SUPREME COURT OF THE UNITED STATES


No. 02—182

GEORGIA, APPELLANT v. JOHN ASHCROFT, ATTORNEY GENERAL, et al.

ON APPEAL FROM THE UNITED STATES DISTRICT COURT FOR THE DISTRICT OF COLUMBIA

[June 26, 2003]

Justice Kennedy, concurring.

As is evident from the Court’s accurate description of the facts in this case, race was a predominant factor in drawing the lines of Georgia’s State Senate redistricting map. If the Court’s statement of facts had been written as the preface to consideration of a challenge brought under the Equal Protection Clause or under §2 of the Voting Rights Act of 1965, a reader of the opinion would have had sound reason to conclude that the challenge would succeed. Race cannot be the predominant factor in redistricting under our decision in Miller v. Johnson, 515 U.S. 900 (1995). Yet considerations of race that would doom a redistricting plan under the Fourteenth Amendment or §2 seem to be what save it under §5.
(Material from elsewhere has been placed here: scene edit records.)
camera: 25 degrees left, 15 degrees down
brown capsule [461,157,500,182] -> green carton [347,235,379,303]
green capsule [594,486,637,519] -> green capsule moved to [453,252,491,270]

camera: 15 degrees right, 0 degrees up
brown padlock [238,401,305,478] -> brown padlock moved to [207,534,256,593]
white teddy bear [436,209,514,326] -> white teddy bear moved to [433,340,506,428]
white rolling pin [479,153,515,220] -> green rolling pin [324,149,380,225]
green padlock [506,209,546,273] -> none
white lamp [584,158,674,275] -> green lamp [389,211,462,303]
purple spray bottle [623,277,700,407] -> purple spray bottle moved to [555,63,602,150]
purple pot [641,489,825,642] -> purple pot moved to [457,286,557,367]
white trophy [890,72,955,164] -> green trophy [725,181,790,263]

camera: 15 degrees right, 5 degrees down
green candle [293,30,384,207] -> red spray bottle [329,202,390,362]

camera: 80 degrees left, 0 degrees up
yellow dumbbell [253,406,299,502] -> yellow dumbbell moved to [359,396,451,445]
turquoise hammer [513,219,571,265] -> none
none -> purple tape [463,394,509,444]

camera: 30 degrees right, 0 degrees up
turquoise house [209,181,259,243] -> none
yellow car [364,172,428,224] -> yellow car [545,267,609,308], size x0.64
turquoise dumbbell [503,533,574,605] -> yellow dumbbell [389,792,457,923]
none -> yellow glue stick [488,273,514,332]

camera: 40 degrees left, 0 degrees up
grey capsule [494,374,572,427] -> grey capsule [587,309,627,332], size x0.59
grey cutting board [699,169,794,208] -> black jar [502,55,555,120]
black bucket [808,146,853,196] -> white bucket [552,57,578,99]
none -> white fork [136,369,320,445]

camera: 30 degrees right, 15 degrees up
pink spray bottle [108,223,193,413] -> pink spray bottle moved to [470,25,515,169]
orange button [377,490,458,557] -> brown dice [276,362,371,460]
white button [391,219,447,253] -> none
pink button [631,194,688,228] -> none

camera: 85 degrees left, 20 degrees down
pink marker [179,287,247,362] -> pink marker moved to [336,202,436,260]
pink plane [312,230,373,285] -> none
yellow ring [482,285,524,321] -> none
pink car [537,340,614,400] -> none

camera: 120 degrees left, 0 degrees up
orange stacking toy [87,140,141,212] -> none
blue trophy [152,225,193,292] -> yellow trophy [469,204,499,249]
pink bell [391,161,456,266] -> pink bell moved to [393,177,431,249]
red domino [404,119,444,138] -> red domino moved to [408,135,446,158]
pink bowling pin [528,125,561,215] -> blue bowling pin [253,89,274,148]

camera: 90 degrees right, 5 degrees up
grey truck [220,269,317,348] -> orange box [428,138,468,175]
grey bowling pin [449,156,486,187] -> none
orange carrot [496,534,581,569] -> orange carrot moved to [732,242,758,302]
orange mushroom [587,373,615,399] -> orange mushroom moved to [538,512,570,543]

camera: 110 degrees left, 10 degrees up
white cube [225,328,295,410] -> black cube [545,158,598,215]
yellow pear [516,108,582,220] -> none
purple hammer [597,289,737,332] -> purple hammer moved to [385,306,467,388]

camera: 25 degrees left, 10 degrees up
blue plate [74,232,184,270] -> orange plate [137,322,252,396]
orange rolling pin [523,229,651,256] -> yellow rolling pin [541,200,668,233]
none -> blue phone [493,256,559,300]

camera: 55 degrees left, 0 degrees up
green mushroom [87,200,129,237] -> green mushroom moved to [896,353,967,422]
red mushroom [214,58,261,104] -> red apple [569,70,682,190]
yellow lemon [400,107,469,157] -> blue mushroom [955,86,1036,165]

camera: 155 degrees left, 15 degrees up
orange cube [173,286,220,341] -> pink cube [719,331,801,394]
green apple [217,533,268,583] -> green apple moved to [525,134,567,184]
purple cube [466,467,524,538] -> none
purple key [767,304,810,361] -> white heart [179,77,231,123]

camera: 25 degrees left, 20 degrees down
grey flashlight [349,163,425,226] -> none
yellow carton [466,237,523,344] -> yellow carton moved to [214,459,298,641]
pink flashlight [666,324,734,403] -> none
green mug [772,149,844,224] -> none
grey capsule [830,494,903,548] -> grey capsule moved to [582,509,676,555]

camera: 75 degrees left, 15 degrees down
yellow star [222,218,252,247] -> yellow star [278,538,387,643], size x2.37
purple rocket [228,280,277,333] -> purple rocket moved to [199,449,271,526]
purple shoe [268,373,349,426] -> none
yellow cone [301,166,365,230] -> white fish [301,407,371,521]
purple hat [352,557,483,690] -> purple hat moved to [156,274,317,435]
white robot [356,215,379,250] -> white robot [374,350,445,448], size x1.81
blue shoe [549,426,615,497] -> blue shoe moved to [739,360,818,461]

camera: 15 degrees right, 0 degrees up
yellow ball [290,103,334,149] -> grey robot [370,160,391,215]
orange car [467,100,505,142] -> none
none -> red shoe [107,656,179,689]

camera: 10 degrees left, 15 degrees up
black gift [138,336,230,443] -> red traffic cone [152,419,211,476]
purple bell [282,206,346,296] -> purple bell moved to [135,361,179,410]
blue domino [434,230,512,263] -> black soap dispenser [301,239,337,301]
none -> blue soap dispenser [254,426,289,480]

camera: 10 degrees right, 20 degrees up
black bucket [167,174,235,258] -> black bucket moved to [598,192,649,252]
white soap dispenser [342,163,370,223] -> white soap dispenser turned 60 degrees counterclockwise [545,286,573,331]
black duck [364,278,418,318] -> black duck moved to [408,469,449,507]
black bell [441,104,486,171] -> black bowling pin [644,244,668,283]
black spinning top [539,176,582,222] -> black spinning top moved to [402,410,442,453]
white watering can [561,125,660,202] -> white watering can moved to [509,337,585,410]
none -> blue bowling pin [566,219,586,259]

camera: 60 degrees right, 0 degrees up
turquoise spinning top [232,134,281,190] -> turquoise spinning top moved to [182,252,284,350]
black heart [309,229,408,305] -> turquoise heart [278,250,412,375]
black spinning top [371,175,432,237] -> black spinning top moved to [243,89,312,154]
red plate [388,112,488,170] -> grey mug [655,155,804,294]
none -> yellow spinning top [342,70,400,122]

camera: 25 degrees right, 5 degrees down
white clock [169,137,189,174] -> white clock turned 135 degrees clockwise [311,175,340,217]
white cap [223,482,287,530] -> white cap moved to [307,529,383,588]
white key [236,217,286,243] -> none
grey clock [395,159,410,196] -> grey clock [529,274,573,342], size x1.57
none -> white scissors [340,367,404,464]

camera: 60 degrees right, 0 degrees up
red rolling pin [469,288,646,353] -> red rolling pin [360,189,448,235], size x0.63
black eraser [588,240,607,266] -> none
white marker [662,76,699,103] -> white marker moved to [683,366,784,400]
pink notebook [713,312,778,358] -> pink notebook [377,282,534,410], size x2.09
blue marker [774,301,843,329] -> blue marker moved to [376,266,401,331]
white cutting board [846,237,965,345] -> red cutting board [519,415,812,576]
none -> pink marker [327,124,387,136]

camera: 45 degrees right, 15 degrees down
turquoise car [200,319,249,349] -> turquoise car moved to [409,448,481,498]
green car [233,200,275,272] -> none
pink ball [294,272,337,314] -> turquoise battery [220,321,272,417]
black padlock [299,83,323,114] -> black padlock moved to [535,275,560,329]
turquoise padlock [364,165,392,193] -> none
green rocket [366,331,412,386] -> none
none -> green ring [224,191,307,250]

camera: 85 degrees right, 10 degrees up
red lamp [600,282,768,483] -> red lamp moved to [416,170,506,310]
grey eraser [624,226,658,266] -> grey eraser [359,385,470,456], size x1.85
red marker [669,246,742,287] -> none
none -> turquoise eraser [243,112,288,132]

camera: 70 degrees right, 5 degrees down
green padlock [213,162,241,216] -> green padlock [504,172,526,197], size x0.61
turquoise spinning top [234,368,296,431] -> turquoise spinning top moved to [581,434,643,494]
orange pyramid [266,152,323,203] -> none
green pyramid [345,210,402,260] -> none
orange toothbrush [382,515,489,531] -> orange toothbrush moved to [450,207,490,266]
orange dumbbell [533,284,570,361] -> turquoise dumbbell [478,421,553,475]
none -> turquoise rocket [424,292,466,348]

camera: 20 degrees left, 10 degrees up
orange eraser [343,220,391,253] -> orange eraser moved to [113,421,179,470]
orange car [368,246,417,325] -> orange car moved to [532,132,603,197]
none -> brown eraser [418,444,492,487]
I agree that our decisions controlling the §5 analysis require the Court’s ruling here. See, e.g., Reno v. Bossier Parish School Bd., 520 U.S. 471 (1997); Reno v. Bossier Parish School Bd., 528 U.S. 320 (2000). The discord and inconsistency between §§2 and 5 should be noted, however; and in a case where that issue is raised, it should be confronted. There is a fundamental flaw, I should think, in any scheme in which the Department of Justice is permitted or directed to encourage or ratify a course of unconstitutional conduct in order to find compliance with a statutory directive. This serious issue has not been raised here, and, as already observed, the Court is accurate both in its summary of the facts and its application of the controlling precedents. With these observations, I join the opinion of the Court.